Enfin, les gouvernements doivent déployer des efforts dans ce domaine, en s’inspirant de l’action menée par certains pays, dont le Royaume-Uni qui a conditionné le financement du développement aux services à l’intention des personnes handicapées. Sous réserve d’un soutien adéquat, les progrès concernant ces défis complexes peuvent être extrêmement rapides. Par exemple, l’agence pour laquelle je travaille, Financial Sector Deepening Uganda, utilise des fonds de l’aide au développement britannique pour rendre des services financiers accessibles aux personnes handicapées des communautés rurales. Notre vision est d’encourager l’émergence de programmes similaires dans de nombreux autres pays dans le monde. Alors que 91 pays ont déjà ratifié le Protocole facultatif se rapportant à la Convention relative aux droits des personnes handicapées, il est clair que le soutien politique à ces initiatives ne manque pas.

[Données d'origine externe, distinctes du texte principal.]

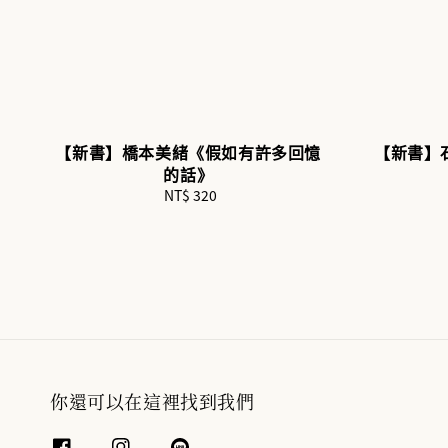
【新書】橋本美緒《假如有許多回憶
【新書】
的話》
NT$ 320
Regular
price
你還可以在這裡找到我們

L’enjeu est aujourd’hui de transformer ces engagements en actions.

On assistera dans les décennies à venir à une augmentation du nombre de personnes en situation de handicap dans le monde, à mesure que les avancées médicales permettent aux individus de vivent plus longtemps. Donner aux personnes handicapées un accès aux produits et services financiers est l’un des meilleurs moyens de lutter contre la discrimination à leur encontre et de leur permettre de prendre leur destin en main sur le long terme. La pleine intégration financière de ce groupe de personnes, souvent qualifié de « groupe minoritaire à la plus forte croissance démographique » du monde, prendra toutefois du temps. La tâche des militants, défenseurs, chef d’entreprise éclairés et des législateurs est de souligner les avantages économiques et sociaux d’une telle intégration.